The offences defined as designated offences for the purposes of this enactment include sexual offences and crimes of violence.

The enactment authorizes three investigative procedures for the collection of bodily substances, namely,

    (a) the plucking of individual hairs from the person;

    (b) the taking of a buccal swab; and

    (c) the taking of blood by pricking the skin surface with a sterile lancet.

The enactment contains provisions requiring the peace officer executing the warrant to ensure that the privacy of the person is respected, in a manner that is reasonable in the circumstances and permits the judge to include terms and conditions in the warrant that the judge considers advisable to ensure that the seizure of the bodily substances is carried out in a reasonable fashion.
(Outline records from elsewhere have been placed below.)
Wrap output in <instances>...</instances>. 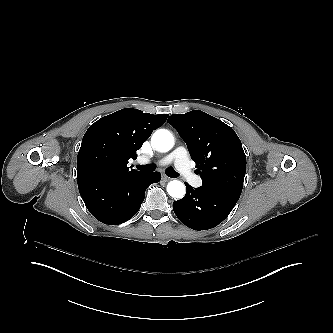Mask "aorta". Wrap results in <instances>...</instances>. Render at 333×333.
<instances>
[{
  "label": "aorta",
  "instance_id": "1",
  "mask_svg": "<svg viewBox=\"0 0 333 333\" xmlns=\"http://www.w3.org/2000/svg\"><path fill=\"white\" fill-rule=\"evenodd\" d=\"M151 142L157 151L167 152L172 149L174 139L168 130L159 129L153 134ZM167 192L174 198H182L185 195V186L179 180H172L167 184Z\"/></svg>",
  "mask_w": 333,
  "mask_h": 333
}]
</instances>
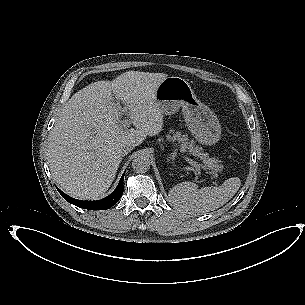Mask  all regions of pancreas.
<instances>
[{
    "label": "pancreas",
    "mask_w": 305,
    "mask_h": 305,
    "mask_svg": "<svg viewBox=\"0 0 305 305\" xmlns=\"http://www.w3.org/2000/svg\"><path fill=\"white\" fill-rule=\"evenodd\" d=\"M173 139L179 141L180 150L182 152L187 151L189 154H192L193 156L203 160L207 168L213 173L222 170L223 166L218 163V160L215 158H210L209 155L204 153L201 147L195 145V142L190 140L188 136L182 135L181 132H175L173 134Z\"/></svg>",
    "instance_id": "1"
}]
</instances>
The enactment also contains provisions regulating the use that can be made of the bodily substances and the results of the DNA analysis. Where, after forensic DNA analysis, the involvement of the suspect in the commission of the offence has been disproved, any bodily substances seized under the authority of a warrant that remain and the results of the analysis shall be destroyed unless a judge orders otherwise. Similarly, if the information is withdrawn, or the prosecution is stayed and not recommenced, or the accused is finally acquitted, any bodily substances seized under the authority of a warrant that remain and any associated information resulting from the analysis shall be destroyed.

Young persons are to be treated for the most part as adults. The police would have access to warrants with respect to the same types of offences and all persons to be subject to such procedures would benefit from procedural safeguards at the time the warrant would be executed. There would, nevertheless, be some special protection afforded young persons such as the right to have the samples taken in the presence of counsel or other appropriate adult and the existing rules in the Young Offenders Act with regard to prohibitions on publication and access to records would be extended.